Its professional capacity means that what you get is entirely the relevant information to your work interests and you will not be bombarded with people’s lunch menus, online rants or mundane musings. This space allows you to read only what is applicable and interesting to you, interact with colleagues, and ‘meet’ their connections to expand your network in a controlled manner.
If the networking potential isn’t exciting enough, you can become part of groups designed especially for people in your own medical specialty or particular area of interest and expertise, and you can contribute to online discussions on controversial issues as well as varying practices between practitioners or hospitals.

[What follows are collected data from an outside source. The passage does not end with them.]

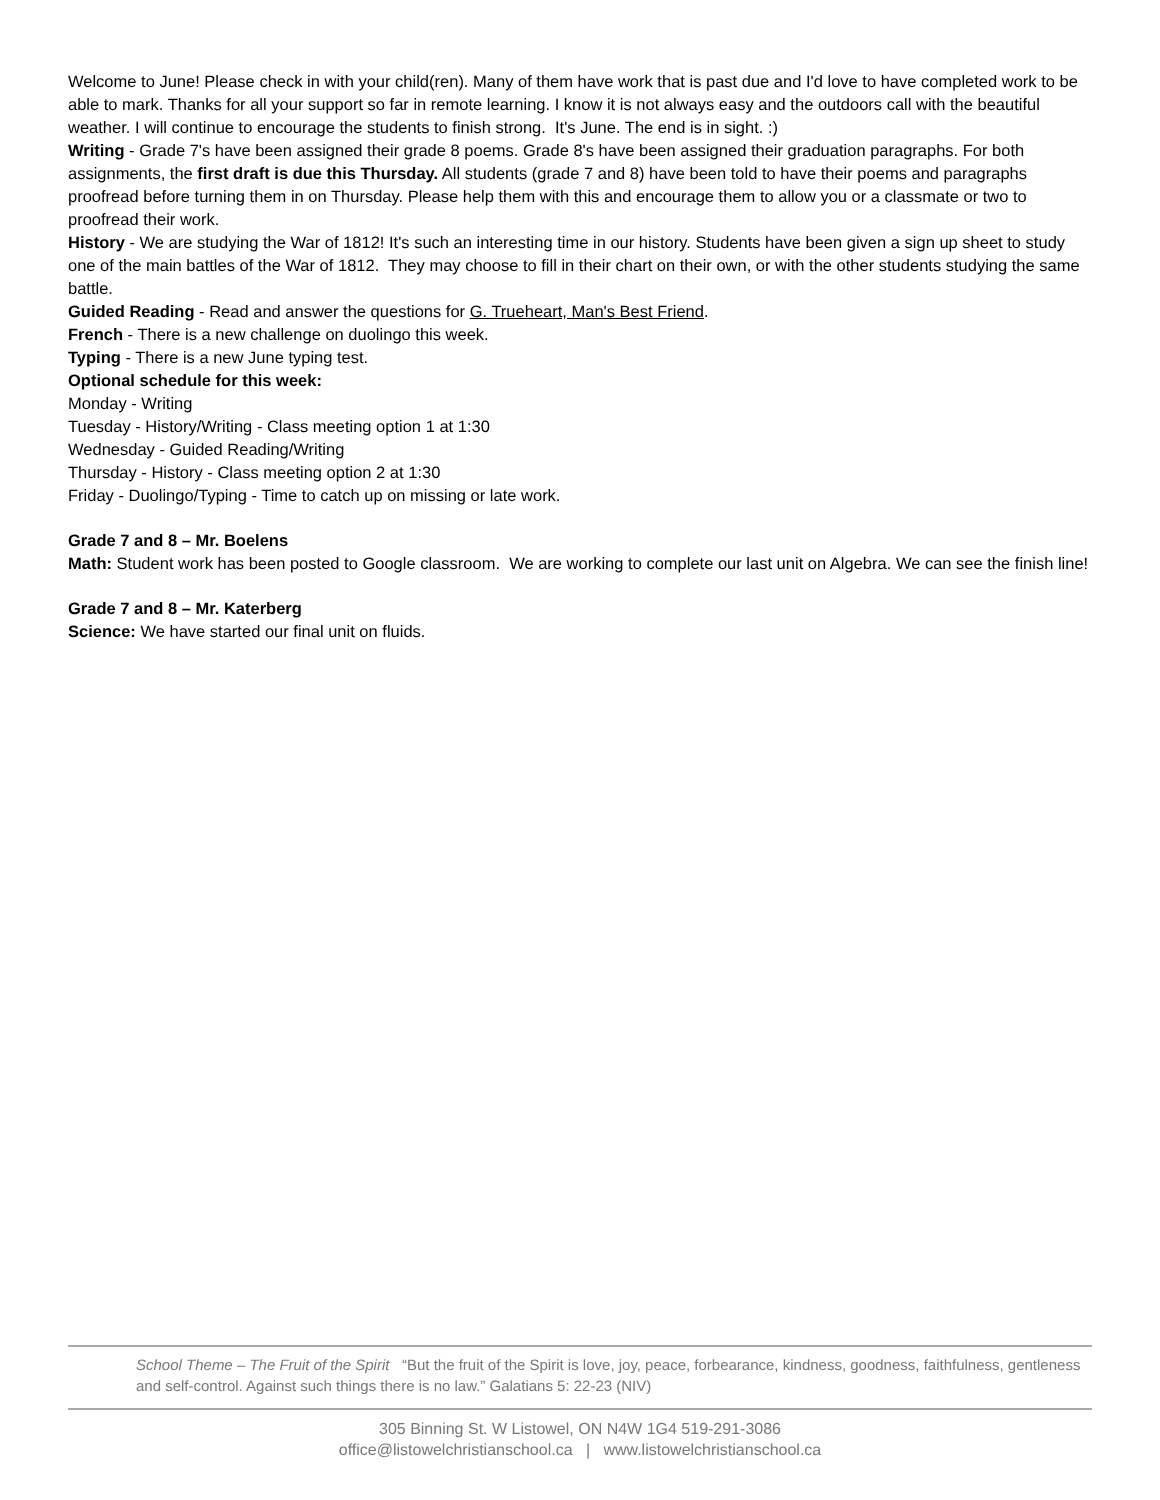Welcome to June! Please check in with your child(ren). Many of them have work that is past due and I'd love to have completed work to be able to mark. Thanks for all your support so far in remote learning. I know it is not always easy and the outdoors call with the beautiful weather. I will continue to encourage the students to finish strong. It's June. The end is in sight. :)
Writing - Grade 7's have been assigned their grade 8 poems. Grade 8's have been assigned their graduation paragraphs. For both assignments, the first draft is due this Thursday. All students (grade 7 and 8) have been told to have their poems and paragraphs proofread before turning them in on Thursday. Please help them with this and encourage them to allow you or a classmate or two to proofread their work.
History - We are studying the War of 1812! It's such an interesting time in our history. Students have been given a sign up sheet to study one of the main battles of the War of 1812. They may choose to fill in their chart on their own, or with the other students studying the same battle.
Guided Reading - Read and answer the questions for G. Trueheart, Man's Best Friend.
French - There is a new challenge on duolingo this week.
Typing - There is a new June typing test.
Optional schedule for this week:
Monday - Writing
Tuesday - History/Writing - Class meeting option 1 at 1:30
Wednesday - Guided Reading/Writing
Thursday - History - Class meeting option 2 at 1:30
Friday - Duolingo/Typing - Time to catch up on missing or late work.
Grade 7 and 8 – Mr. Boelens
Math: Student work has been posted to Google classroom. We are working to complete our last unit on Algebra. We can see the finish line!
Grade 7 and 8 – Mr. Katerberg
Science: We have started our final unit on fluids.
School Theme – The Fruit of the Spirit “But the fruit of the Spirit is love, joy, peace, forbearance, kindness, goodness, faithfulness, gentleness and self-control. Against such things there is no law.” Galatians 5: 22-23 (NIV)
305 Binning St. W Listowel, ON N4W 1G4 519-291-3086
office@listowelchristianschool.ca | www.listowelchristianschool.ca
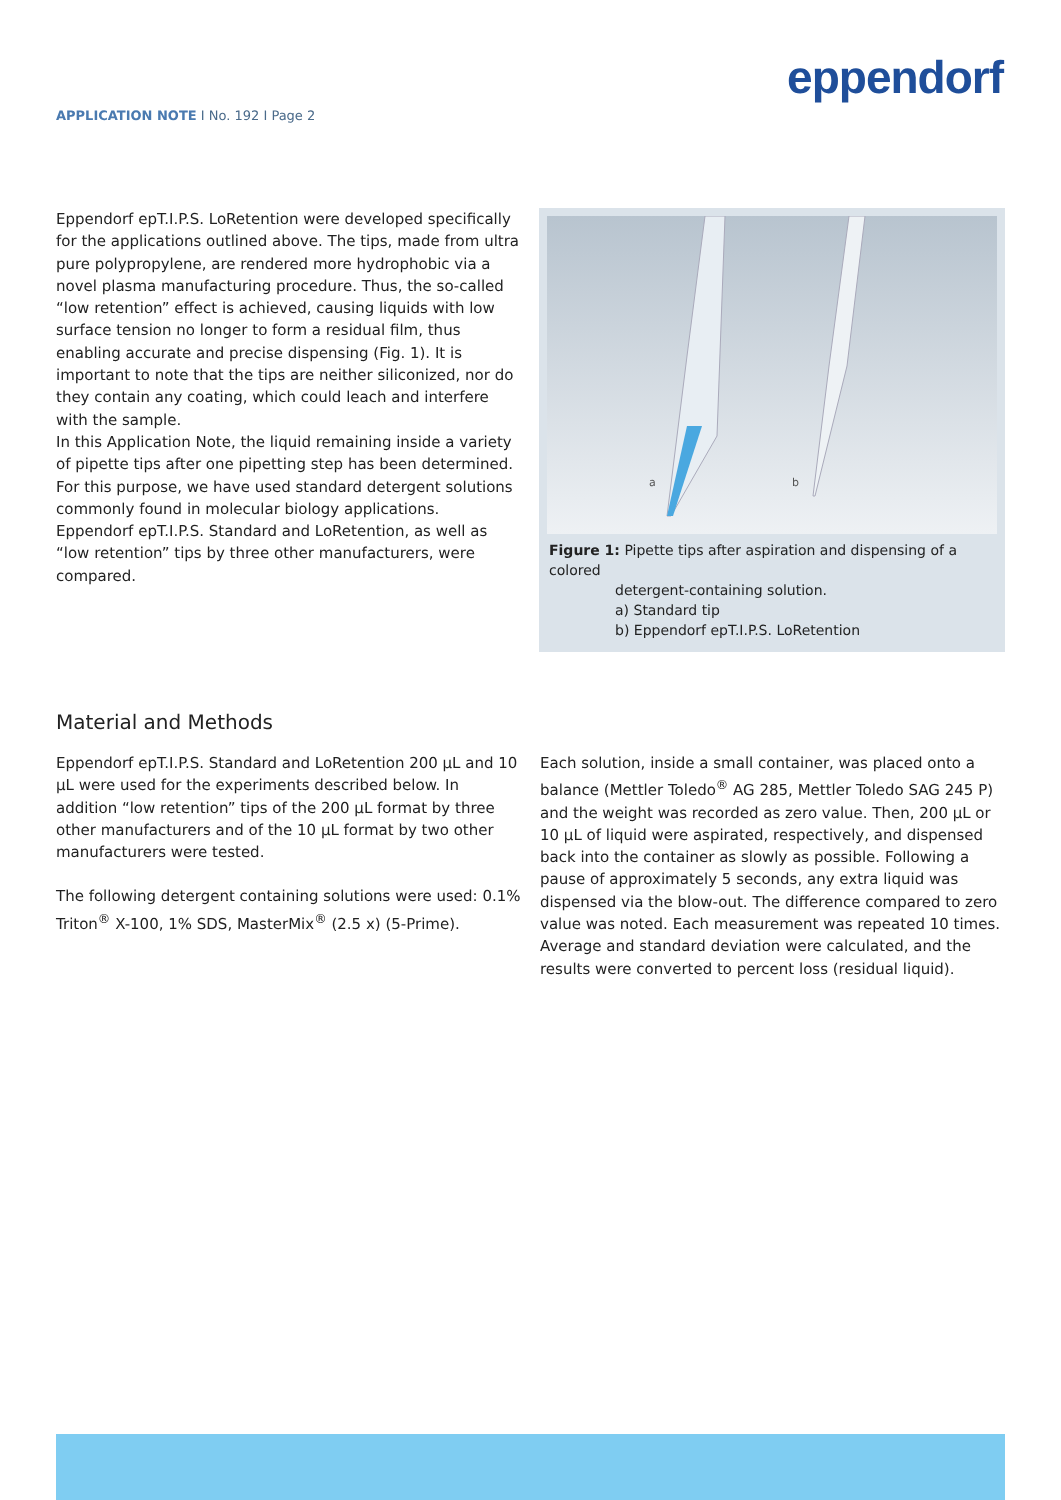APPLICATION NOTE I No. 192 I Page 2
eppendorf
Eppendorf epT.I.P.S. LoRetention were developed specifically for the applications outlined above. The tips, made from ultra pure polypropylene, are rendered more hydrophobic via a novel plasma manufacturing procedure. Thus, the so-called “low retention” effect is achieved, causing liquids with low surface tension no longer to form a residual film, thus enabling accurate and precise dispensing (Fig. 1). It is important to note that the tips are neither siliconized, nor do they contain any coating, which could leach and interfere with the sample.
In this Application Note, the liquid remaining inside a variety of pipette tips after one pipetting step has been determined. For this purpose, we have used standard detergent solutions commonly found in molecular biology applications. Eppendorf epT.I.P.S. Standard and LoRetention, as well as “low retention” tips by three other manufacturers, were compared.
a
b
Figure 1: Pipette tips after aspiration and dispensing of a colored
detergent-containing solution.
a) Standard tip
b) Eppendorf epT.I.P.S. LoRetention
Material and Methods
Eppendorf epT.I.P.S. Standard and LoRetention 200 µL and 10 µL were used for the experiments described below. In addition “low retention” tips of the 200 µL format by three other manufacturers and of the 10 µL format by two other manufacturers were tested.
The following detergent containing solutions were used: 0.1% Triton<sup>®</sup> X-100, 1% SDS, MasterMix<sup>®</sup> (2.5 x) (5-Prime).
Each solution, inside a small container, was placed onto a balance (Mettler Toledo<sup>®</sup> AG 285, Mettler Toledo SAG 245 P) and the weight was recorded as zero value. Then, 200 µL or 10 µL of liquid were aspirated, respectively, and dispensed back into the container as slowly as possible. Following a pause of approximately 5 seconds, any extra liquid was dispensed via the blow-out. The difference compared to zero value was noted. Each measurement was repeated 10 times. Average and standard deviation were calculated, and the results were converted to percent loss (residual liquid).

A group thread started by Dr Shafik Thobani, a clinical assistant professor working in Vancouver, in a group called ‘Practice of regional anesthesia’ sparked up a lively debate regarding whether converting epidural analgesia to a spinal block for caesarean sections is a better and safer alternative to topping up the epidural.
This one discussion drummed up worldwide interest, inviting comments from healthcare professionals from Canada, the Netherlands, Australia, various parts of the USA, Venezuela, Spain, Pakistan and Qatar. Each of the commenting people is a member of the group, so will be alerted when a new discussion is started.
With such a geographical and cultural breadth, as well as the mix of professors, anaesthetists, consultants, OR directors and presidents of anaesthesiology societies, the practical exchange of advice and experience made this a virtual conference setting, but available as and when.
Specialists from different hospitals in different countries can exchange ideas without having to wait for the next congress or travel for miles; they can be sat in the comfort of their own living-rooms, in pyjamas if they are so inclined, and still gain the same level of interaction and input into any queries or unusual methods.
If you start your own group, you can monitor who is able to see the group discussions and manage who can join your group, if you prefer a more private environment, and you can analyse your group’s statistics to assess contributions from different member demographics, activity of the group and growth in numbers.
And as far as privacy is concerned, you can disclose as much or as little of yourself as you like online, it’s your prerogative.
Finally, for medical students and trainees, but also anyone who might be seeking employment, many jobs are publicised on LinkedIn directly by the employers, and this is a unique possibility to make an impression on the right people and show a keen interest in your field and the company.
There are numerous reasons why an online social presence is a useful idea and a valuable tool. Being on the ball with new products on the market, new research in journals, new jobs up for grabs and opportunities to network can keep you ahead of the curve in what can be a very competitive field. The F-word (and T- and L-words too) has grown to no longer be something to flinch at, but something to embrace.
Kamelia Kountcheva, assistant editor, Journal of Anaesthesia Practice.